1. geldi yine ya şehr-i ramazan. iftar çadırları kuruldu , fakirinden , lüksüne tüm lokantaların önüne iftar menüleri asıldı , televizyonlarımız 7/24 dini programlar ile doldu , nihat hatipoğlu yine nur yüzünü gösterdi.

    bugün bir davet üzerine lokantaya iftar açmaya gittim. halbuki ben oruç tutmuyorum , olsun. gitmesek ayıp olur. oturdum masaya , önce iftariyelikler geldi , belki on çeşit , ara sıcaklar geldi , ana yemek geldi , tatlı geldi , çay geldi , geldi de geldi. ben ömrüm de bu kadar yemeği bir arada görmedim. ezan okundu herkes iftarını açtı. ezan bitti , canlı müzik başladı. solist " çileeeee bülbülümmm çileeeee " diye bağırırken , müslüman kardeşlerim bir yandan hurmalarını yiyor , bir yandan şarkıya eşlik ediyorlardı . bütün müslüman kardeşlerim "çileeee" çekerken karınlarını doyuruyordu. derken oda nesi ? dışarı da birer metre aralıklarla dizilmiş fişekler patlıyor , etrafa görsel şölen sunuyor. ilk önce birisi evlenme teklif edecek sandım ya da doğum günü. değildi , rutinmiş o mekan için. ezandan sonra patlatıyorlarmış o fişekleri.

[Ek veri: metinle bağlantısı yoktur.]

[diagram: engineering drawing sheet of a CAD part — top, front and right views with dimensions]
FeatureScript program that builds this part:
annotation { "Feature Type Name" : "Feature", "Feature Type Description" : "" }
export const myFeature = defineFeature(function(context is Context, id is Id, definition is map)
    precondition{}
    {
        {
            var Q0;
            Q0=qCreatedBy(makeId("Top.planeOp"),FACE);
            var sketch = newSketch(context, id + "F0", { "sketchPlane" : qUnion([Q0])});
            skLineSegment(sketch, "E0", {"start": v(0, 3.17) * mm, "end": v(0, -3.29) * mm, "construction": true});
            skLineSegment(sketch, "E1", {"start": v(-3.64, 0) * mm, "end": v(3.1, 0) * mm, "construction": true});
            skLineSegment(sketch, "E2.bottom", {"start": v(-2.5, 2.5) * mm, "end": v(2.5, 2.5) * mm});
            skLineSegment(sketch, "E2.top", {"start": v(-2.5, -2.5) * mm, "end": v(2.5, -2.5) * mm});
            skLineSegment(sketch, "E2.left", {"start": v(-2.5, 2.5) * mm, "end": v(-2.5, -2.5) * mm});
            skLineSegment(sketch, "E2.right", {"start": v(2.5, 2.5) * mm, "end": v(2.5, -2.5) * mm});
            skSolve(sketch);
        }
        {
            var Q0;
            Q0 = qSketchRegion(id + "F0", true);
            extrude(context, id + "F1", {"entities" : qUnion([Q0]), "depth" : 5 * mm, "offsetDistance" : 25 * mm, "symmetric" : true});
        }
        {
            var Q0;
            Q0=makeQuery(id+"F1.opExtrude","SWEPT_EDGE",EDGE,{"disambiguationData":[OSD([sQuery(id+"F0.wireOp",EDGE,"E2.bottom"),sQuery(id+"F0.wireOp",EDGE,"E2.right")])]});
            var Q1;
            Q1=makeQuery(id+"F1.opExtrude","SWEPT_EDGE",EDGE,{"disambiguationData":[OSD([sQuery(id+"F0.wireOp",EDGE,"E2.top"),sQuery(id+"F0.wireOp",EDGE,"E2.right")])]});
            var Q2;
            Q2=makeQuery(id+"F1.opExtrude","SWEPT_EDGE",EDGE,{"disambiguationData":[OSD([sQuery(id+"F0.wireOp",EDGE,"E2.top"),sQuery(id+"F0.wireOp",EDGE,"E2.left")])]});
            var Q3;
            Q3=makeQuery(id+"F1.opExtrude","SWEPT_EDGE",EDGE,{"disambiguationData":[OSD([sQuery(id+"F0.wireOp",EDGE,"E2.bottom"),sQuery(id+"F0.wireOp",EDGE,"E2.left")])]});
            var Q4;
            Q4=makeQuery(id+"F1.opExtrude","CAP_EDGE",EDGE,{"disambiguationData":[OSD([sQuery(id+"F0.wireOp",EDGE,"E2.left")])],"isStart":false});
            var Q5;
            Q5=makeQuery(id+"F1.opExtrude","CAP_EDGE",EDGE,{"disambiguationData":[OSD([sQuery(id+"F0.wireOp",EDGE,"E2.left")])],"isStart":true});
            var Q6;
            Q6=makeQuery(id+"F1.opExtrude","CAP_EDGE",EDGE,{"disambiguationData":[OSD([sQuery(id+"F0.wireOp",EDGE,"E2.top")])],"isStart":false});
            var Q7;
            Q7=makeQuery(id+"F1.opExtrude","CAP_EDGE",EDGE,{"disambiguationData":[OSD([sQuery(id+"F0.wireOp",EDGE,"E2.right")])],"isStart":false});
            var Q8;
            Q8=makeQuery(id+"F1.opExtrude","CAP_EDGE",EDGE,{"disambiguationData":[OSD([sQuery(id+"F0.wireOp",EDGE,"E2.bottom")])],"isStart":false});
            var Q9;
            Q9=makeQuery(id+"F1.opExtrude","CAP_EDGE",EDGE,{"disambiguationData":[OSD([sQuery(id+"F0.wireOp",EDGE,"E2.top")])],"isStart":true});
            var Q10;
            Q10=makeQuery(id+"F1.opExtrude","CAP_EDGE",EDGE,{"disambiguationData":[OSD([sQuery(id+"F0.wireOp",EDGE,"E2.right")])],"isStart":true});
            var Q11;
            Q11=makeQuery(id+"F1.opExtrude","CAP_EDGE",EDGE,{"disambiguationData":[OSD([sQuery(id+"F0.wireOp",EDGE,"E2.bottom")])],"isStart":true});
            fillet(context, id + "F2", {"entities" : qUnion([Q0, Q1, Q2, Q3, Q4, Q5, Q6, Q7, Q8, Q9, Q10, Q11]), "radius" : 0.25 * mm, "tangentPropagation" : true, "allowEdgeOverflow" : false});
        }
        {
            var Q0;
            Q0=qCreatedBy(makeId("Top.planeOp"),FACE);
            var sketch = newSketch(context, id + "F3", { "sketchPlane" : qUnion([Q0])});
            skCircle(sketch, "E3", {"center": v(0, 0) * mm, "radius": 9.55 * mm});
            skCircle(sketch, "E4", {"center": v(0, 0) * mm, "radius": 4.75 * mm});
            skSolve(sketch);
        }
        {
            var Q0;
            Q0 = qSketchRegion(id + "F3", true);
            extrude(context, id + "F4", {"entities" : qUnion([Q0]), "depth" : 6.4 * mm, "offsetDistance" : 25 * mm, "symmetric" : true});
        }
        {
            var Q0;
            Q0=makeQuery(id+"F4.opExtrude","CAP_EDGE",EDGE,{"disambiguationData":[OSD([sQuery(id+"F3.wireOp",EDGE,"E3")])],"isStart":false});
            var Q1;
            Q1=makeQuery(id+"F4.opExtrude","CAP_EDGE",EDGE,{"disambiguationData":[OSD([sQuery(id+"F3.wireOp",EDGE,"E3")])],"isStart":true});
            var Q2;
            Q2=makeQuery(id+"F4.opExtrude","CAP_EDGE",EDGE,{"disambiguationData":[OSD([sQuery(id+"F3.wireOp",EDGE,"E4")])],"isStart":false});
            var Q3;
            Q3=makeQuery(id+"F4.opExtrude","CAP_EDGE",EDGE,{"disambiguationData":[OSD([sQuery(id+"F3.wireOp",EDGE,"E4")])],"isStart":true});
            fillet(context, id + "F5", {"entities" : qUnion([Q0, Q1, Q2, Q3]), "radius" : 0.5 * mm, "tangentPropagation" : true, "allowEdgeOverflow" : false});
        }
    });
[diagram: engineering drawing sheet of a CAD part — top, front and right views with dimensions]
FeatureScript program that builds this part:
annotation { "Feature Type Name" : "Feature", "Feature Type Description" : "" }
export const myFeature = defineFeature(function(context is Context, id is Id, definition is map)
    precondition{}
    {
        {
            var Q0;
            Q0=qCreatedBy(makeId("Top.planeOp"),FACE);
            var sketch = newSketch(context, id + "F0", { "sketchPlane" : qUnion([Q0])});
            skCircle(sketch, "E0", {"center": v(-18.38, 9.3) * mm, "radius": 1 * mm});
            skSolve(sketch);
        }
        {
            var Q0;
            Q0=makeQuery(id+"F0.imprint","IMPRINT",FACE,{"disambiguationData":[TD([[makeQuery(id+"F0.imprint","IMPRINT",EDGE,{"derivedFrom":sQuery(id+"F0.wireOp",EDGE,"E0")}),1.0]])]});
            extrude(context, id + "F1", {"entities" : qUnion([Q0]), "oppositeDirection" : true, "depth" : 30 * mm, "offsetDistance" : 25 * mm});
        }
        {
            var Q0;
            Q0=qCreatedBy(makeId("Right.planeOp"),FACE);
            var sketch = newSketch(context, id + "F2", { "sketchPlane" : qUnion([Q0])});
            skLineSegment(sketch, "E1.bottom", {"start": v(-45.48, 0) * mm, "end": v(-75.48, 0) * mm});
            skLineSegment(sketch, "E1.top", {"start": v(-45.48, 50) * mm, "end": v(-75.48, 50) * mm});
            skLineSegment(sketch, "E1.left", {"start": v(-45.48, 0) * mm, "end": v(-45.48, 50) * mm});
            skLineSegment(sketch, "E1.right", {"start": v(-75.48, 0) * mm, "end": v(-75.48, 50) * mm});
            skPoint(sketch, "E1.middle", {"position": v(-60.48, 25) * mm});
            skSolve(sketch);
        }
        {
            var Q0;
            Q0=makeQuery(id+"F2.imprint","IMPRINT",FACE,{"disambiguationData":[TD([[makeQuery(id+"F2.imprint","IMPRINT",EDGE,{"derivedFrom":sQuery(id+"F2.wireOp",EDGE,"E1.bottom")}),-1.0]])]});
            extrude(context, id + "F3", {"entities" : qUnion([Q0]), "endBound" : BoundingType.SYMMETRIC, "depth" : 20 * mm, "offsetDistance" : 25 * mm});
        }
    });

    sonra durdum , içim de bir maneviyat alevlendi. " allahım " dedim , " ben nasıl bu kadar kör olabildim " dedim. ramazan ruhu buydu , bir yanda " çileee " diye tempo tutan kardeşlerim , bir yanda patlayan fişekler , boşaldıkça dolan hatta boşalmadan dolan tabaklar.

    işte o zaman fakir kardeşlerimi anladım , yemek bulamayan insanları anladım. ramazan amacına ulaşmıştı , bana okkalı bir tokat attı. fakir kardeşlerimin sadece yemeği değil , fişekleri yoktu , canlı müziği yoktu.